The constitutional tort of "false imprisonment ends once the victim becomes held pursuant to [legal] process - when, for example, he is bound over by a magistrate or arraigned on charges . . . If there is a false arrest claim damages for that claim covers the time of detention up until issuance of process or arraignment, but not more. From that point on, any damages recoverable must be based on a malicious prosecution claim and on the wrongful use of judicial process rather than detention itself." Wallace v. Kato, 549 U.S. 384, 389-90 (2007) (citations and internal quotation marks omitted). --------
Heck only applies after a conviction. See Wallace v. Kato, 549 U.S. 384, 393 (2007) ("[T]he Heck rule for deferred accrual is called into play only when there exists a conviction or sentence that has not been ... invalidated, that is to say, an outstanding criminal judgment.") Because nothing alleged in the Complaint shows that Plaintiffs were convicted, Heck does not bar their § 1983 claims. Id. In any event, Heck does not bar § 1983 claims for false arrest and detention pursuant to arrest, see id. at 397; Montgomery v.
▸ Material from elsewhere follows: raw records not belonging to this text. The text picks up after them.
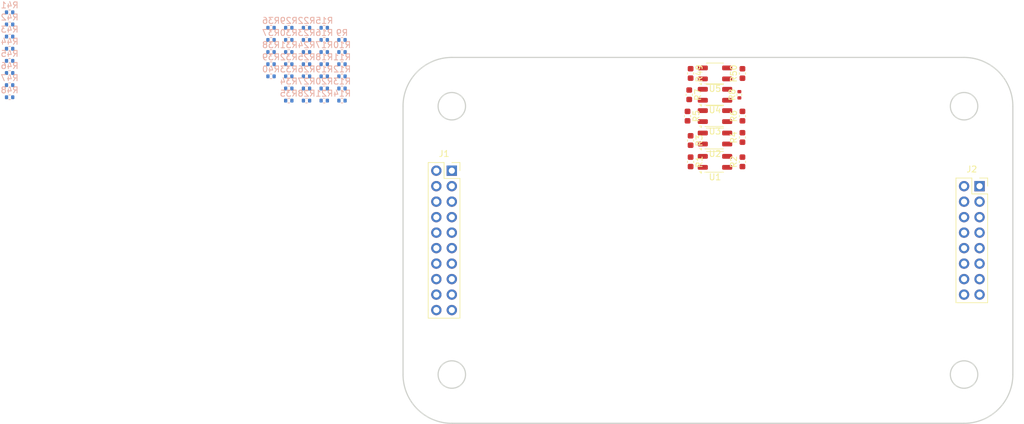
<source format=kicad_pcb>
(kicad_pcb
	(version 20240108)
	(generator "pcbnew")
	(generator_version "8.0")
	(general
		(thickness 1.6)
		(legacy_teardrops no)
	)
	(paper "A4")
	(layers
		(0 "F.Cu" signal)
		(31 "B.Cu" signal)
		(32 "B.Adhes" user "B.Adhesive")
		(33 "F.Adhes" user "F.Adhesive")
		(34 "B.Paste" user)
		(35 "F.Paste" user)
		(36 "B.SilkS" user "B.Silkscreen")
		(37 "F.SilkS" user "F.Silkscreen")
		(38 "B.Mask" user)
		(39 "F.Mask" user)
		(40 "Dwgs.User" user "User.Drawings")
		(41 "Cmts.User" user "User.Comments")
		(42 "Eco1.User" user "User.Eco1")
		(43 "Eco2.User" user "User.Eco2")
		(44 "Edge.Cuts" user)
		(45 "Margin" user)
		(46 "B.CrtYd" user "B.Courtyard")
		(47 "F.CrtYd" user "F.Courtyard")
		(48 "B.Fab" user)
		(49 "F.Fab" user)
		(50 "User.1" user)
		(51 "User.2" user)
		(52 "User.3" user)
		(53 "User.4" user)
		(54 "User.5" user)
		(55 "User.6" user)
		(56 "User.7" user)
		(57 "User.8" user)
		(58 "User.9" user)
	)
	(setup
		(pad_to_mask_clearance 0)
		(allow_soldermask_bridges_in_footprints no)
		(pcbplotparams
			(layerselection 0x00010fc_ffffffff)
			(plot_on_all_layers_selection 0x0000000_00000000)
			(disableapertmacros no)
			(usegerberextensions no)
			(usegerberattributes yes)
			(usegerberadvancedattributes yes)
			(creategerberjobfile yes)
			(dashed_line_dash_ratio 12.000000)
			(dashed_line_gap_ratio 3.000000)
			(svgprecision 4)
			(plotframeref no)
			(viasonmask no)
			(mode 1)
			(useauxorigin no)
			(hpglpennumber 1)
			(hpglpenspeed 20)
			(hpglpendiameter 15.000000)
			(pdf_front_fp_property_popups yes)
			(pdf_back_fp_property_popups yes)
			(dxfpolygonmode yes)
			(dxfimperialunits yes)
			(dxfusepcbnewfont yes)
			(psnegative no)
			(psa4output no)
			(plotreference yes)
			(plotvalue yes)
			(plotfptext yes)
			(plotinvisibletext no)
			(sketchpadsonfab no)
			(subtractmaskfromsilk no)
			(outputformat 1)
			(mirror no)
			(drillshape 1)
			(scaleselection 1)
			(outputdirectory "")
		)
	)
	(net 0 "")
	(net 1 "+5V")
	(net 2 "DIO0")
	(net 3 "DIO1")
	(net 4 "DIO2")
	(net 5 "DIO3")
	(net 6 "DIO4")
	(net 7 "DIO5")
	(net 8 "DIO6")
	(net 9 "DIO7")
	(net 10 "GND")
	(net 11 "unconnected-(J2-Pin_5-Pad5)")
	(net 12 "unconnected-(J2-Pin_9-Pad9)")
	(net 13 "unconnected-(J2-Pin_2-Pad2)")
	(net 14 "unconnected-(J2-Pin_10-Pad10)")
	(net 15 "unconnected-(J2-Pin_13-Pad13)")
	(net 16 "unconnected-(J2-Pin_12-Pad12)")
	(net 17 "unconnected-(J2-Pin_11-Pad11)")
	(net 18 "unconnected-(J2-Pin_3-Pad3)")
	(net 19 "unconnected-(J1-Pin_9-Pad9)")
	(net 20 "unconnected-(J1-Pin_3-Pad3)")
	(net 21 "unconnected-(J1-Pin_11-Pad11)")
	(net 22 "unconnected-(J1-Pin_7-Pad7)")
	(net 23 "unconnected-(J1-Pin_13-Pad13)")
	(net 24 "unconnected-(J1-Pin_5-Pad5)")
	(net 25 "unconnected-(J1-Pin_15-Pad15)")
	(net 26 "unconnected-(J1-Pin_17-Pad17)")
	(net 27 "Signal1")
	(net 28 "Net-(U1-A)")
	(net 29 "Signal3")
	(net 30 "Net-(U2-A)")
	(net 31 "Signal2")
	(net 32 "Net-(U3-A)")
	(net 33 "Signal4")
	(net 34 "Net-(U4-A)")
	(net 35 "unconnected-(J2-Pin_14-Pad14)")
	(net 36 "unconnected-(J2-Pin_4-Pad4)")
	(net 37 "unconnected-(J2-Pin_16-Pad16)")
	(net 38 "unconnected-(J2-Pin_7-Pad7)")
	(net 39 "unconnected-(J2-Pin_15-Pad15)")
	(net 40 "unconnected-(J2-Pin_1-Pad1)")
	(net 41 "unconnected-(J2-Pin_6-Pad6)")
	(net 42 "unconnected-(J2-Pin_8-Pad8)")
	(net 43 "Signal5")
	(net 44 "Net-(U5-A)")
	(footprint "Capacitor_SMD:C_0603_1608Metric" (layer "F.Cu") (at 152.074 58.0016 90))
	(footprint "Capacitor_SMD:C_0603_1608Metric" (layer "F.Cu") (at 143.349 61.4916 -90))
	(footprint "Connector_PinSocket_2.54mm:PinSocket_2x08_P2.54mm_Vertical" (layer "F.Cu") (at 190.9594 76.4794))
	(footprint "Capacitor_SMD:C_0603_1608Metric" (layer "F.Cu") (at 152.074 64.9916 90))
	(footprint "Capacitor_SMD:C_0603_1608Metric" (layer "F.Cu") (at 143.574 72.4916 -90))
	(footprint "Resistor_SMD:R_0402_1005Metric" (layer "F.Cu") (at 151.574 61.4916 90))
	(footprint "OptoDevice:OnSemi_CASE100CY" (layer "F.Cu") (at 147.574 61.4916 90))
	(footprint "OptoDevice:OnSemi_CASE100CY" (layer "F.Cu") (at 147.574 72.4916 90))
	(footprint "OptoDevice:OnSemi_CASE100CY" (layer "F.Cu") (at 147.574 64.9916 90))
	(footprint "Capacitor_SMD:C_0603_1608Metric" (layer "F.Cu") (at 143.574 57.9916 -90))
	(footprint "Capacitor_SMD:C_0603_1608Metric" (layer "F.Cu") (at 152.074 68.4916 90))
	(footprint "OptoDevice:OnSemi_CASE100CY" (layer "F.Cu") (at 147.574 68.6666 90))
	(footprint "Capacitor_SMD:C_0603_1608Metric" (layer "F.Cu") (at 143.574 68.9916 -90))
	(footprint "Capacitor_SMD:C_0603_1608Metric" (layer "F.Cu") (at 143.074 64.9916 -90))
	(footprint "OptoDevice:OnSemi_CASE100CY" (layer "F.Cu") (at 147.574 57.9916 90))
	(footprint "Connector_PinSocket_2.54mm:PinSocket_2x10_P2.54mm_Vertical" (layer "F.Cu") (at 104.4194 73.9394))
	(footprint "Capacitor_SMD:C_0603_1608Metric" (layer "F.Cu") (at 152.074 72.4916 90))
	(footprint "Resistor_SMD:R_0402_1005Metric" (layer "B.Cu") (at 31.905 53.94 180))
	(footprint "Resistor_SMD:R_0402_1005Metric" (layer "B.Cu") (at 77.68 62.45 180))
	(footprint "Resistor_SMD:R_0402_1005Metric" (layer "B.Cu") (at 83.5 54.49 180))
	(footprint "Resistor_SMD:R_0402_1005Metric" (layer "B.Cu") (at 80.59 54.49 180))
	(footprint "Resistor_SMD:R_0402_1005Metric" (layer "B.Cu") (at 83.5 60.46 180))
	(footprint "Resistor_SMD:R_0402_1005Metric" (layer "B.Cu") (at 86.41 62.45 180))
	(footprint "Resistor_SMD:R_0402_1005Metric" (layer "B.Cu") (at 31.905 61.9 180))
	(footprint "Resistor_SMD:R_0402_1005Metric" (layer "B.Cu") (at 83.5 50.51 180))
	(footprint "Resistor_SMD:R_0402_1005Metric" (layer "B.Cu") (at 77.68 52.5 180))
	(footprint "Resistor_SMD:R_0402_1005Metric" (layer "B.Cu") (at 74.77 50.51 180))
	(footprint "Resistor_SMD:R_0402_1005Metric" (layer "B.Cu") (at 80.59 62.45 180))
	(footprint "Resistor_SMD:R_0402_1005Metric" (layer "B.Cu") (at 74.77 54.49 180))
	(footprint "Resistor_SMD:R_0402_1005Metric" (layer "B.Cu") (at 74.77 56.48 180))
	(footprint "Resistor_SMD:R_0402_1005Metric" (layer "B.Cu") (at 86.41 58.47 180))
	(footprint "Resistor_SMD:R_0402_1005Metric" (layer "B.Cu") (at 80.59 58.47 180))
	(footprint "Resistor_SMD:R_0402_1005Metric" (layer "B.Cu") (at 31.905 51.95 180))
	(footprint "Resistor_SMD:R_0402_1005Metric" (layer "B.Cu") (at 31.905 49.96 180))
	(footprint "Resistor_SMD:R_0402_1005Metric" (layer "B.Cu") (at 86.41 56.48 180))
	(footprint "Resistor_SMD:R_0402_1005Metric" (layer "B.Cu") (at 80.59 52.5 180))
	(footprint "Resistor_SMD:R_0402_1005Metric" (layer "B.Cu") (at 86.41 60.46 180))
	(footprint "Resistor_SMD:R_0402_1005Metric" (layer "B.Cu") (at 83.5 56.48 180))
	(footprint "Resistor_SMD:R_0402_1005Metric" (layer "B.Cu") (at 77.68 54.49 180))
	(footprint "Resistor_SMD:R_0402_1005Metric" (layer "B.Cu") (at 80.59 60.46 180))
	(footprint "Resistor_SMD:R_0402_1005Metric" (layer "B.Cu") (at 77.68 50.51 180))
	(footprint "Resistor_SMD:R_0402_1005Metric"
		(layer "B.Cu")
		(uuid "89bfb9d9-934f-4660-a2d1-9f4976e0fe7e")
		(at 83.5 52.5 180)
		(descr "Resistor SMD 0402 (1005 Metric), square (rectangular) end terminal, IPC_7351 nominal, (Body size source: IPC-SM-782 page 72, https://www.pcb-3d.com/wordpress/wp-content/uploads/ipc-sm-782a_amendment_1_and_2.pdf), generated with kicad-footprint-generator")
		(tags "resistor")
		(property "Reference" "R16"
			(at 0 1.17 180)
			(layer "B.SilkS")
			(uuid "8cdf10f0-9bd6-49a3-afed-1d3c754c04e7")
			(effects
				(font
					(size 1 1)
					(thickness 0.15)
				)
				(justify mirror)
			)
		)
		(property "Value" "R"
			(at 0 -1.17 180)
			(layer "B.Fab")
			(uuid "4b4853a8-4f1e-4f05-908e-c6d1cf5b3c48")
			(effects
				(font
					(size 1 1)
					(thickness 0.15)
				)
				(justify mirror)
			)
		)
		(property "Footprint" "Resistor_SMD:R_0402_1005Metric"
			(at 0 0 0)
			(unlocked yes)
			(layer "B.Fab")
			(hide yes)
			(uuid "a8a975e2-5825-4e2b-96a3-3f45a908e83f")
			(effects
				(font
					(size 1.27 1.27)
					(thickness 0.15)
				)
				(justify mirror)
			)
		)
		(property "Datasheet" ""
			(at 0 0 0)
			(unlocked yes)
			(layer "B.Fab")
			(hide yes)
			(uuid "9e662461-c644-4a56-8cd4-16ded32adc4c")
			(effects
				(font
					(size 1.27 1.27)
					(thickness 0.15)
				)
				(justify mirror)
			)
		)
		(property "Description" "Resistor"
			(at 0 0 0)
			(unlocked yes)
			(layer "B.Fab")
			(hide yes)
			(uuid "66ebcb3c-eb04-4cd3-a63e-dd5810acbc3f")
			(effects
				(font
					(size 1.27 1.27)
					(thickness 0.15)
				)
				(justify mirror)
			)
		)
		(property ki_fp_filters "R_*")
		(path "/185387b1-a705-42d0-a7e0-dbc661c0f6b5")
		(sheetname "Stammblatt")
		(sheetfile "EncoderMotor.kicad_sch")
		(attr smd)
		(fp_line
			(start 0.153641 0.38)
			(end -0.153641 0.38)
			(stroke
				(width 0.12)
				(type solid)
			)
			(layer "B.SilkS")
			(uuid "74824d3a-757d-493b-8ebe-dccf382ff447")
		)
		(fp_line
			(start 0.153641 -0.38)
			(end -0.153641 -0.38)
			(stroke
				(width 0.12)
				(type solid)
			)
			(layer "B.SilkS")
			(uuid "2ae25c21-6682-4bd6-8503-2614cccfd242")
		)
		(fp_line
			(start 0.93 0.47)
			(end -0.93 0.47)
			(stroke
				(width 0.05)
				(type solid)
			)
			(layer "B.CrtYd")
			(uuid "018fb3d4-30f0-4e20-97e9-c29fde3ec4d9")
		)
		(fp_line
			(start 0.93 -0.47)
			(end 0.93 0.47)
			(stroke
				(width 0.05)
				(type solid)
			)
			(layer "B.CrtYd")
			(uuid "b9db3181-f3df-4256-870e-8631a204e5f8")
		)
		(fp_line
			(start -0.93 0.47)
			(end -0.93 -0.47)
			(stroke
				(width 0.05)
				(type solid)
			)
			(layer "B.CrtYd")
			(uuid "e0d2f069-b90d-44fc-b5ed-7e08ec67b245")
		)
		(fp_line
			(start -0.93 -0.47)
			(end 0.93 -0.47)
			(stroke
				(width 0.05)
				(type solid)
			)
			(layer "B.CrtYd")
			(uuid "396c0a20-608a-471b-918a-cd4ace242a66")
		)
		(fp_line
			(start 0.
... [69892 chars truncated]
</source>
DeSimone, 159 F.3d 120, 126 n.5 (3d Cir. 1998) ("Because a conviction and sentence may be upheld even in the absence of probable cause for the initial stop and arrest, we find that Montgomery's claims for false arrest and false imprisonment are not the type of claims contemplated by the Court in Heck which necessarily implicate the validity of a conviction or sentence"), or excessive force. See Lora-Pena v. FBI, 529 F.3d 503, 506 (3d Cir. 2008) ("Lora-Pena's convictions for resisting arrest and assaulting officers would not be inconsistent with a holding that the officers, during a lawful arrest, used excessive (or unlawful) force in response to his own unlawful actions"); Nelson v. Jashurek, 109 F.3d 142, 145-146 (3d. Cir. 1997) (holding that resisting arrest conviction does not bar an excessive force claim under Heck).
Plaintiffs' § 1983 claims against Gonzalez and the City of Atlantic City are not barred by collateral estoppel or Heck v. Humphrey. The Court will, therefore, deny Gonzalez's motion to dismiss the Complaint pursuant to Rule 12(b)(6).
IV. CONCLUSION
The Court denies the motion to dismiss the Complaint for failure to state a claim under Rule 12(b)(6).